The auction of 14 hotels - including six in England and four resort hotels in Spain - is the first of its type to be held in this country. A similar type of sale, but including US hotels, was marketed in the UK last year by Jones Lang Wootton in partnership with Kennedy-Wilson.
Aubrey Glaser, managing director of Europe at Kennedy-Wilson, told Caterer last week that a sealed bid sale levelled the playing field for all potential purchasers and created a global market for a property.
"When a hotel vendor sells a hotel through a broker, he is never sure if he got the right price for his property or if the right people were reached by the broker. We say, forget that and put the hotel into a bigger offering with a minimum reserve price," he said.
Because the sale includes 14 significant hotels, the agency can afford to market it around the world. A brochure is sent out to potential investors in Europe, the Far and Middle East and the USA. This is backed up with international advertising and telemarketing.
Once a potential bidder has expressed serious interest, a "due diligence book" which costs $50 (£33) is couriered to them. The book, running to hundreds of pages, includes trading details, engineering reports, legal issues and licensing and leasing concerns.
The book means that a potential buyer in Hong Kong should know as much about the hotel as a UK bidder. Property visits would then follow.
For the sale of these 14 properties, the bid forms and deposits have to be at Kennedy-Wilson's office by 5pm on 28 July. Mr Glaser said the specific deadline often acted as a catalyst for action by potential bidders.

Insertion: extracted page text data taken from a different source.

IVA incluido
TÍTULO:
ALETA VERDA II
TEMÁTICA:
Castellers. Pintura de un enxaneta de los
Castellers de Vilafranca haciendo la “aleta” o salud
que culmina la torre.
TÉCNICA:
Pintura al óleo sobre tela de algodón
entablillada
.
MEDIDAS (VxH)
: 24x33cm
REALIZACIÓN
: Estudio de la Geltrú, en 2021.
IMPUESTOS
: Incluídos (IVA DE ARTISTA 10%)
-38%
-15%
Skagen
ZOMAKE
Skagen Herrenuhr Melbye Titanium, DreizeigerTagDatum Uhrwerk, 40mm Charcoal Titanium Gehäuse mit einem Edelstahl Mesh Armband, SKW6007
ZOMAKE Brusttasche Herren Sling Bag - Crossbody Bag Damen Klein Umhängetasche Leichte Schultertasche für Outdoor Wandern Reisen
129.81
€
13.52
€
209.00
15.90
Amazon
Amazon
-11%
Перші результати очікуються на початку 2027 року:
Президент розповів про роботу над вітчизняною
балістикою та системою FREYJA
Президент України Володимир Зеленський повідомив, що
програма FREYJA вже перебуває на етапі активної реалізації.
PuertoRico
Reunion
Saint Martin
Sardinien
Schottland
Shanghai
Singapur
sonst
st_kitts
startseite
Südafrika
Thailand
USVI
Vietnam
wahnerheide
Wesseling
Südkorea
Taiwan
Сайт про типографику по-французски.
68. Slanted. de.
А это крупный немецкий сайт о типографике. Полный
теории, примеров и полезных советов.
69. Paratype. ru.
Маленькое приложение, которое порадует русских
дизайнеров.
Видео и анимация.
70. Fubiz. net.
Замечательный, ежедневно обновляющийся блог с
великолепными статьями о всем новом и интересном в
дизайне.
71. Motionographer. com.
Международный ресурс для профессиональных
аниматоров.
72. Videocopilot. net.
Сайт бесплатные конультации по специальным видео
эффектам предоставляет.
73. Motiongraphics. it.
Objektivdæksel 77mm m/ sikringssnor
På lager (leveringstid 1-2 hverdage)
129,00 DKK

Apart from the 70-bedroom Carlton (reserve of £3.9m) which has been in receivership for two years, and the 199-bedroom Holiday Inn (£12.2m) which is managed under contract by Holiday Inn Worldwide, the other UK hotels are the 196-bedroom Ramada Hotel, Reading (£7.1m); the Park International Hotel, Birmingham (£2.5m), which needs a major renovation; the Marine Hotel at Salcombe, Devon (£3.5m); and the Miramar Hotel, Bournemouth (£1.7m).